Task prompt:
All of the data that follows is to be written out exactly, with images excluded.

Given information: Begin

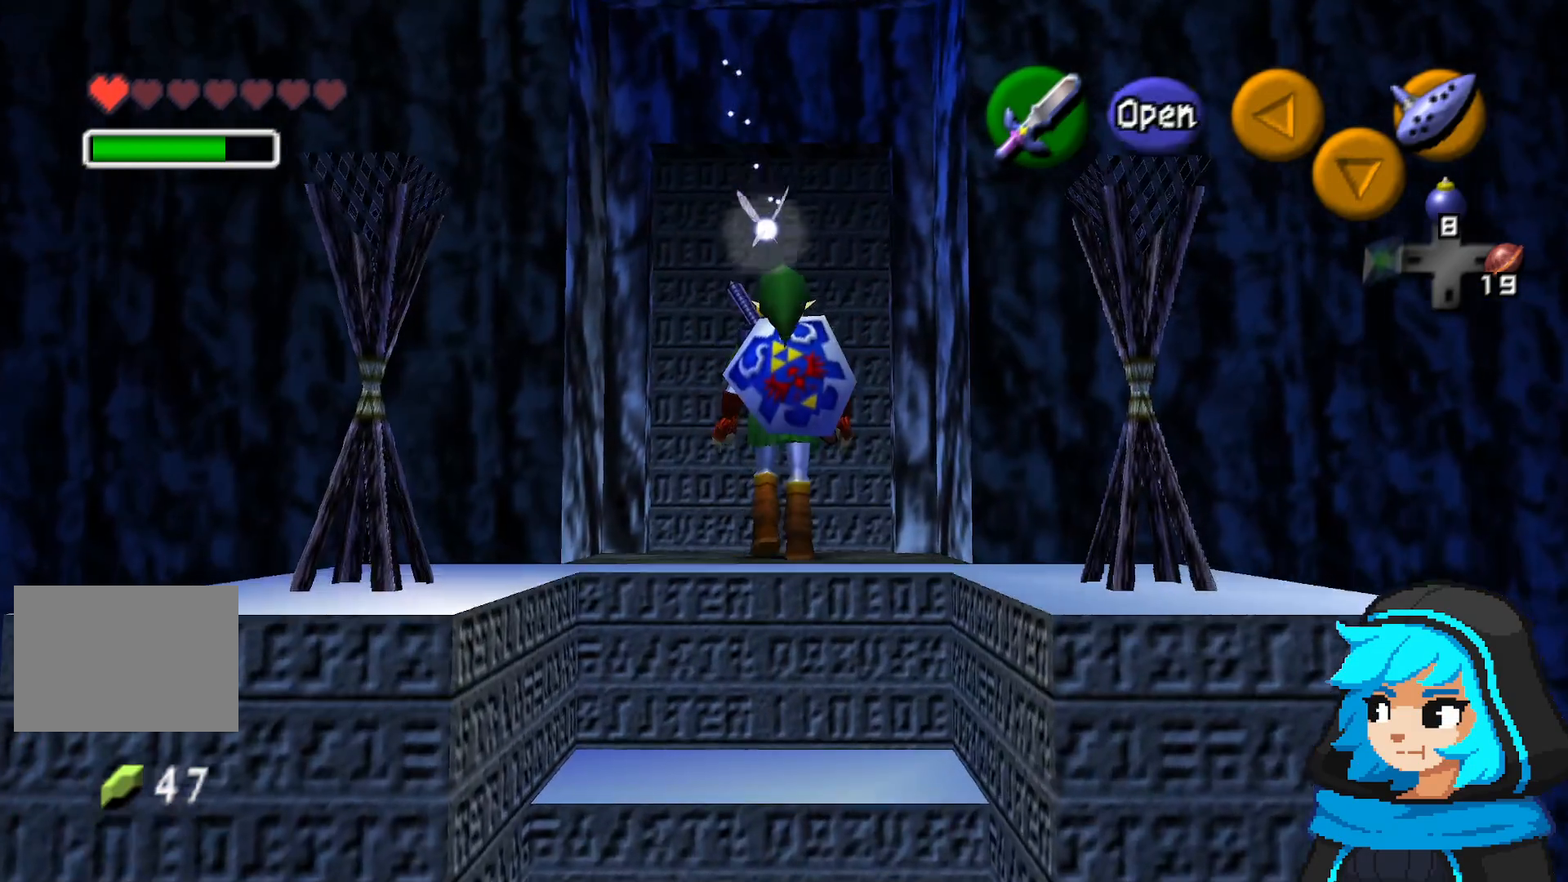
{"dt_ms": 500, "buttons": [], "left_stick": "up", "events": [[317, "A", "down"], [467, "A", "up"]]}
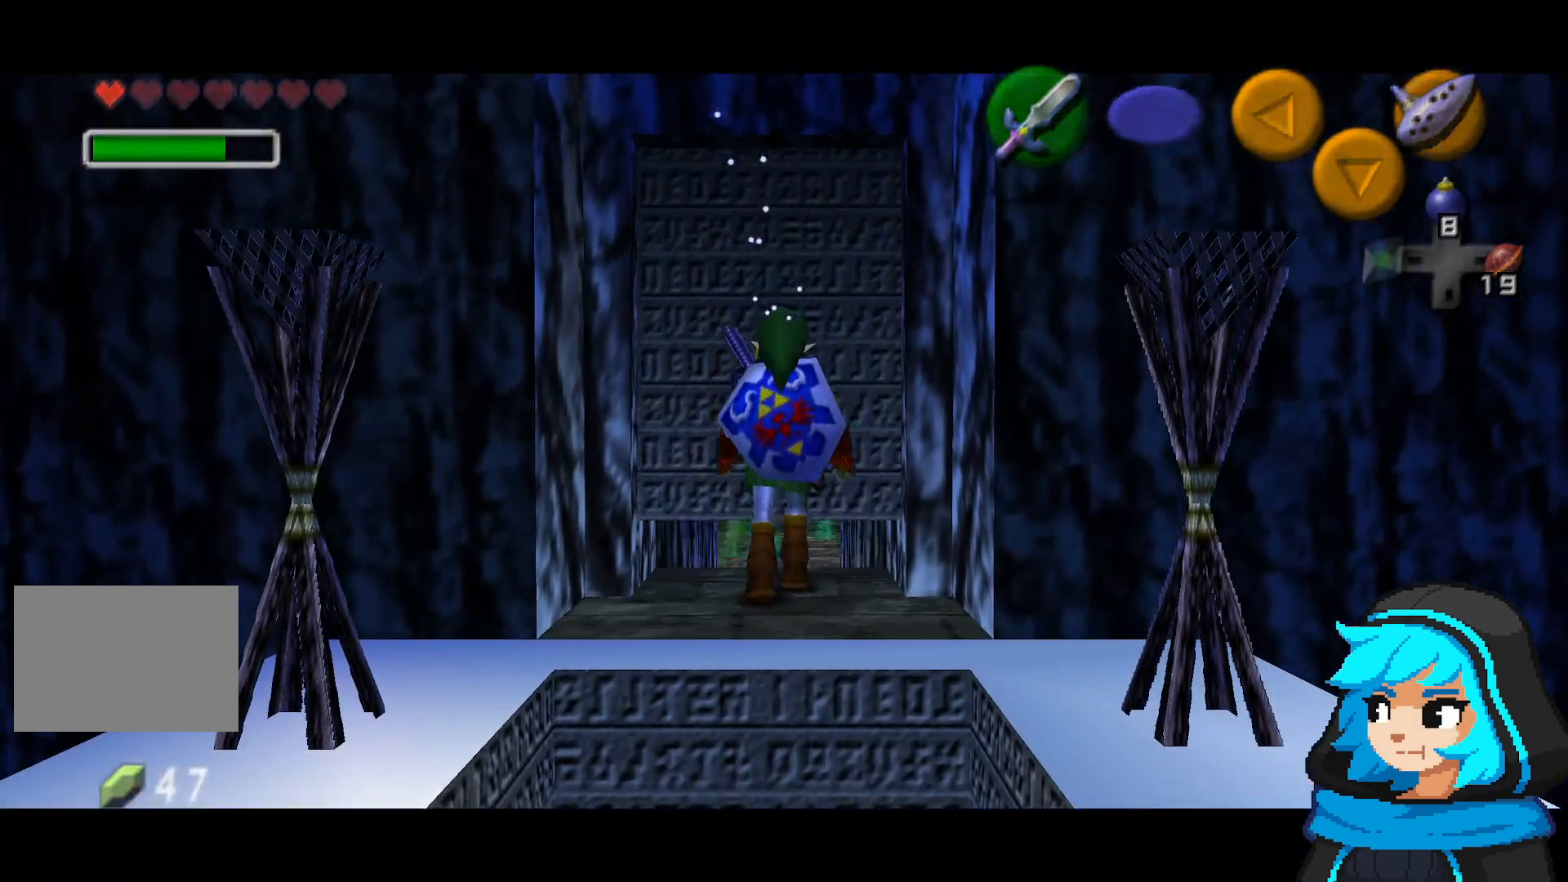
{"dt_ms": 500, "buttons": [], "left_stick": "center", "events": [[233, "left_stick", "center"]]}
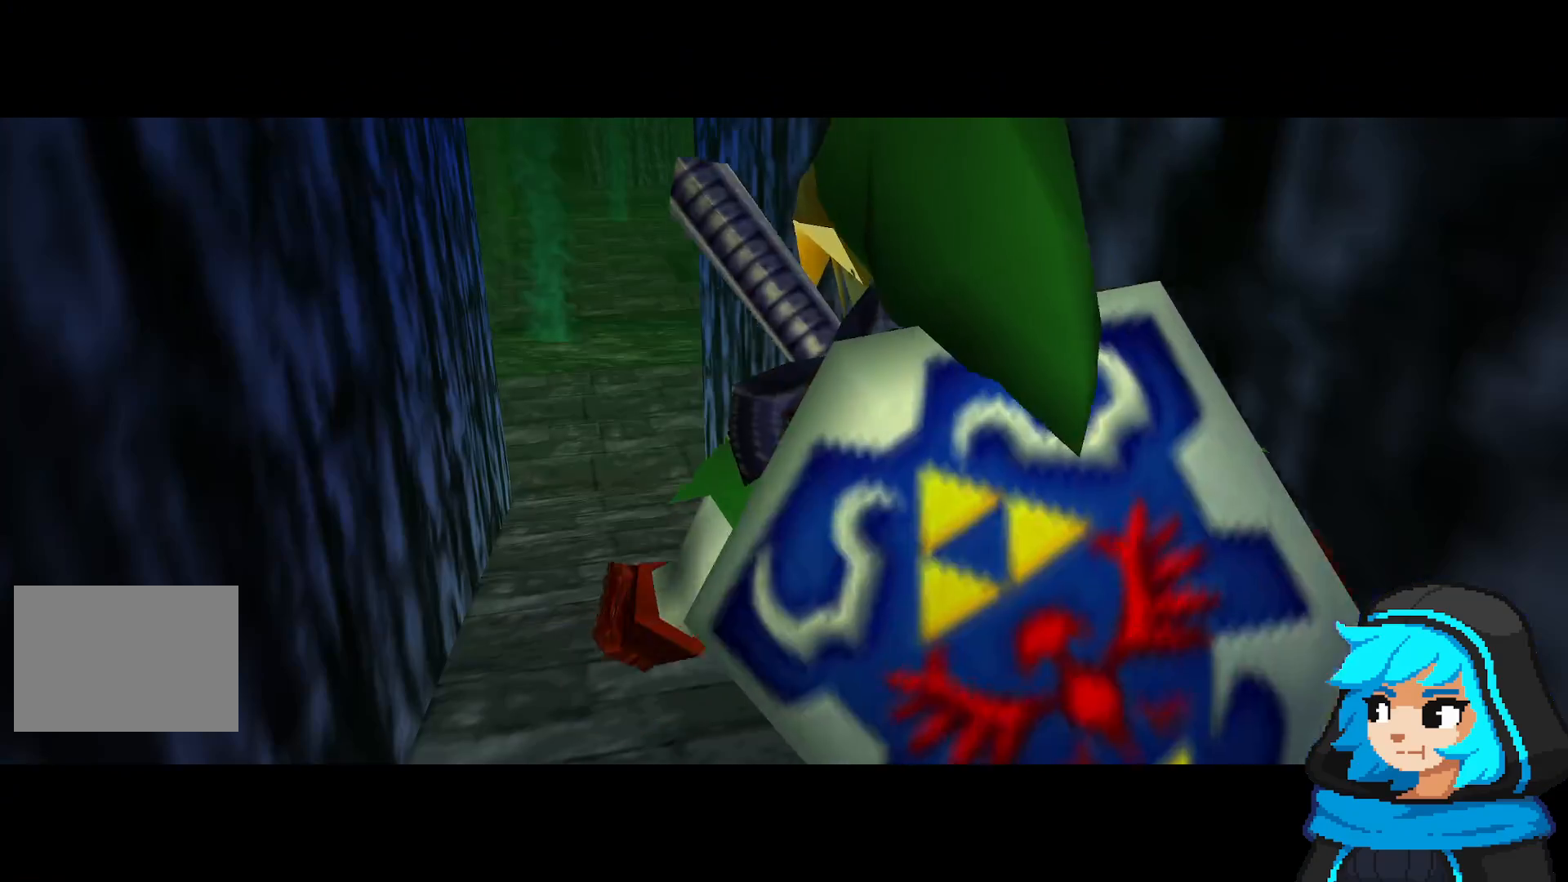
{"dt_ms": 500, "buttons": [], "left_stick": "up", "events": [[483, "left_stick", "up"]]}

Given information: End

Answer space:
{"dt_ms": 500, "buttons": [], "left_stick": "up", "events": [[317, "A", "down"], [467, "A", "up"]]}
{"dt_ms": 500, "buttons": [], "left_stick": "center", "events": [[233, "left_stick", "center"]]}
{"dt_ms": 500, "buttons": [], "left_stick": "up", "events": [[483, "left_stick", "up"]]}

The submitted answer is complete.